Nous avions passé trois heures dans la bibliothèque de notre école, accompagnées de cafés tièdes hors de prix. Rapidement, je m'étais rendue compte de la beauté de Lizzy.

J'avais commencé par remarquer sa bouche. Sa lèvre supérieure charnue que j'avais envie de mordiller. Puis j'avais vu la dentelle rouge de son soutien-gorge qui dépassait de son tee-shirt. Elle me narguait. Je ne regardais plus rien d'autre.

C'était la première fois que j'étais attirée par une femme. Je pensais à sa peau olive qui semblait si douce et délicate. À son accent britannique quand elle disait Bonheur, prononçant la dernière syllabe de manière discrète, presque élégante.

Je n'avais jamais envisagé une fille auparavant, c'était déconcertant. Notre idylle avait alors commencé, juste derrière une étagère, à l'abri des regards. Le couloir était étroit, étouffant, chargé d'une tension que je peinais à comprendre. Quand elle s'était penchée vers moi, j'avais cru qu'elle allait murmurer quelque chose, mais ses lèvres avaient effleuré les miennes.

C'était doux. Presque lent. Un baiser retenu, comme si elle me demandait silencieusement la permission. Et puis j'avais ouvert la bouche, lui faisant part de mon envie.

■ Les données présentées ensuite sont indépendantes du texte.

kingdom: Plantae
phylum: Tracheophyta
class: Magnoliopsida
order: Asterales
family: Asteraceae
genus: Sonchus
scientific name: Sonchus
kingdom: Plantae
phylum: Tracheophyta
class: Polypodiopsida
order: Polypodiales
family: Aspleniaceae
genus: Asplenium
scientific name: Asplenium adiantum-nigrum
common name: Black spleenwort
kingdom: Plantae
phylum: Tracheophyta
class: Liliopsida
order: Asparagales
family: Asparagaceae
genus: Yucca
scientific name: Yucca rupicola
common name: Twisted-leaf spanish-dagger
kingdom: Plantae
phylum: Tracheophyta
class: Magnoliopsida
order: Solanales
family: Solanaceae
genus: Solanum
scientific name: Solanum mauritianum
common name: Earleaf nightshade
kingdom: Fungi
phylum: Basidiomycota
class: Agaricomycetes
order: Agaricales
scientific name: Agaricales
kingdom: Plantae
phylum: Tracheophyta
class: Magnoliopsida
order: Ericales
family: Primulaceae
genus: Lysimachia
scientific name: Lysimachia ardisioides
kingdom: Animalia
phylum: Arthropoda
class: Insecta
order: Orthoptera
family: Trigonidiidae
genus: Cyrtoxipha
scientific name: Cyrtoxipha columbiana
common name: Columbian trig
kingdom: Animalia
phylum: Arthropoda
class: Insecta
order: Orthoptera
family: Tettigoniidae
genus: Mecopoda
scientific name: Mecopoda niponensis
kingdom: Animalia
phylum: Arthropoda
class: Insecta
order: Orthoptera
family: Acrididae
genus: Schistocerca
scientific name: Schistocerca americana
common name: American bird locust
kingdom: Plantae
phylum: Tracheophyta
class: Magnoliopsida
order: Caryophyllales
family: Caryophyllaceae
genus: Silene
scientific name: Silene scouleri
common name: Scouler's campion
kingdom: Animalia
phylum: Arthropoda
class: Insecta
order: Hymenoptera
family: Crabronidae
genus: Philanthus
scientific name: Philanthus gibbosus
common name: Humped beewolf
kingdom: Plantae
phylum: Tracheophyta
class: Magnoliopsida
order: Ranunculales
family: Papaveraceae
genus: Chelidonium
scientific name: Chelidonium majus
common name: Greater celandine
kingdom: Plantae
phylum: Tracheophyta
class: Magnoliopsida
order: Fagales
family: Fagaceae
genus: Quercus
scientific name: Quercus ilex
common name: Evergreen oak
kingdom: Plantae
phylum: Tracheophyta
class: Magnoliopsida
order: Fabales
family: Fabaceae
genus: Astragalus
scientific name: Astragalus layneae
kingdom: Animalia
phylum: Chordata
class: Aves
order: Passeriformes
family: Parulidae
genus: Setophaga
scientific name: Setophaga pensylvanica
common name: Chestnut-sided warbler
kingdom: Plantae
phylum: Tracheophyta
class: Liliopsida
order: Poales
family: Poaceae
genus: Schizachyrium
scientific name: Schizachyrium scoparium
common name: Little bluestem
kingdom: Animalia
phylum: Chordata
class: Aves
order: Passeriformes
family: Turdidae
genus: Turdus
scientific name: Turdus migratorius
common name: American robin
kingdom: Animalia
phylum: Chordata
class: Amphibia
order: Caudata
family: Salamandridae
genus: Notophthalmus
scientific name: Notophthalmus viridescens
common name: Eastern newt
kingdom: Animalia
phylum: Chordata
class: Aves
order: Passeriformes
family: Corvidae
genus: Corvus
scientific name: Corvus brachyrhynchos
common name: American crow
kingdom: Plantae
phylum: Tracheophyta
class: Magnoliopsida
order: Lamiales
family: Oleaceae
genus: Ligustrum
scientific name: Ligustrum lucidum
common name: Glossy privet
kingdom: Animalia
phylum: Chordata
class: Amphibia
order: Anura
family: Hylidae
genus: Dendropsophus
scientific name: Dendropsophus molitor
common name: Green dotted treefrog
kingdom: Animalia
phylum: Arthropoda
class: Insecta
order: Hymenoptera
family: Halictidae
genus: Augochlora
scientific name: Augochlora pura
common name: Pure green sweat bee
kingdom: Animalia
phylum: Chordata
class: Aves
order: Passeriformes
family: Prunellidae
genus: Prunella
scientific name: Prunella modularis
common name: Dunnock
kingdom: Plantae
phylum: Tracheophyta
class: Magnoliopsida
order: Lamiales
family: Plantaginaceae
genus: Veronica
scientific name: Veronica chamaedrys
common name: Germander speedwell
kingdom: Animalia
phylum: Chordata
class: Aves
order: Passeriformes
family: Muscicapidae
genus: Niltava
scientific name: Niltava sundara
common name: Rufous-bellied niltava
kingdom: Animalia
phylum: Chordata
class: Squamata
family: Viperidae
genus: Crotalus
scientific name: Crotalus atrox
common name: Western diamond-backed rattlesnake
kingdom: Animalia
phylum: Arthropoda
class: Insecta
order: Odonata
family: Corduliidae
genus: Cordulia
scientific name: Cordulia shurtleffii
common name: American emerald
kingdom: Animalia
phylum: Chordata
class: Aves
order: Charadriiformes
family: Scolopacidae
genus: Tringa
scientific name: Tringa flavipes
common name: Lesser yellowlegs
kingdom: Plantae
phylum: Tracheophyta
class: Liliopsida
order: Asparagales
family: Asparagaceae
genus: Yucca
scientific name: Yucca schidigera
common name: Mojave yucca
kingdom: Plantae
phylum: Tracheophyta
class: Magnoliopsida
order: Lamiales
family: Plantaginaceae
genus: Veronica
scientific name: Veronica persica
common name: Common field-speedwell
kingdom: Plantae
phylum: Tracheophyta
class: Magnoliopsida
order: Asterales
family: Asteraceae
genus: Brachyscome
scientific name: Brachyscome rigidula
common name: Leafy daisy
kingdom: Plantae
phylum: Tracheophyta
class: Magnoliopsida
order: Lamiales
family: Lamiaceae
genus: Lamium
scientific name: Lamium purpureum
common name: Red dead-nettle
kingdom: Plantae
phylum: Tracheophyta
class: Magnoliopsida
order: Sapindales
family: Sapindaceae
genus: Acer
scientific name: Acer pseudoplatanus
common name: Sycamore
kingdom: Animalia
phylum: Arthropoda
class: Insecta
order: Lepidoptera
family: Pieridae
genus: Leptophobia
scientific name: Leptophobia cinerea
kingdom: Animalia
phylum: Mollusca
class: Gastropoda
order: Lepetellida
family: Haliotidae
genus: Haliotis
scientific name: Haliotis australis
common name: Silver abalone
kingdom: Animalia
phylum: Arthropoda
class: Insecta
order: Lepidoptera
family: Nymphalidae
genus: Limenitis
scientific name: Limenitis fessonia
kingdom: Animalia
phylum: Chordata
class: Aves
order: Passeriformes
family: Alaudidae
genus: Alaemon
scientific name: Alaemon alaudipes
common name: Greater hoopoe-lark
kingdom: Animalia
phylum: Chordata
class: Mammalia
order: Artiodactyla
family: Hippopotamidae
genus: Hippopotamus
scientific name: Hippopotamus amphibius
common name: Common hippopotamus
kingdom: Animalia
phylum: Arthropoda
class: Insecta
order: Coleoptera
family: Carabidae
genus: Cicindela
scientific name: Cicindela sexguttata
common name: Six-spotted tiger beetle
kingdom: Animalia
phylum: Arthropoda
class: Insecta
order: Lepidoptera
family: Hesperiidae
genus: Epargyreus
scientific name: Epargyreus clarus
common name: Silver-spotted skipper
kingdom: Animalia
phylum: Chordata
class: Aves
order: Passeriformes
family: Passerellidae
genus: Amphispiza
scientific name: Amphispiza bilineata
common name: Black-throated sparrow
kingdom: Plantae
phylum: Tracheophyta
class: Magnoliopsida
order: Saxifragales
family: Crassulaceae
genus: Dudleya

Sa langue avait glissé contre la mienne de manière affirmée, confirmant que je n'étais pas sa première expérience. Alors que son parfum m'enivrait, ma main était montée instinctivement jusqu'à sa nuque, puis dans ses cheveux. Lizbeth avait gémit contre ma bouche, et le baiser était devenu plus sauvage.

Insatiable, elle avait pressé son bassin contre le mien, et j'en avais profité pour glisser ma main sous sa jupe, effleurant sa peau douce et brûlante.

Des jupes plissées, un rouge à lèvres qui contrastait parfaitement avec sa peau mate, une silhouette fine et gracieuse, des cheveux bruns qui tombaient en cascade sur ses petits seins fermes qui tenaient parfaitement dans les paumes de mes mains. Elle était une parfaite distraction à New York.

Seulement, Lizbeth semblait vouloir autre chose que du sexe. Quelque chose que je ne voulais pas lui apporter. Je ne désirais pas m'engager dans une relation sérieuse et exclusive ; je me voyais seulement la détruire, pas l'aimer. D'autant plus que je ne faisais que penser au copain de ma sœur, ce que je peinais à comprendre.

— Coucou, ma chérie, lança maman en entrant dans la pièce. Tu as bien dormi ?

En réponse, je verrouillai l'écran de mon téléphone afin d'attraper une pomme rouge qui traînait sur la grande table.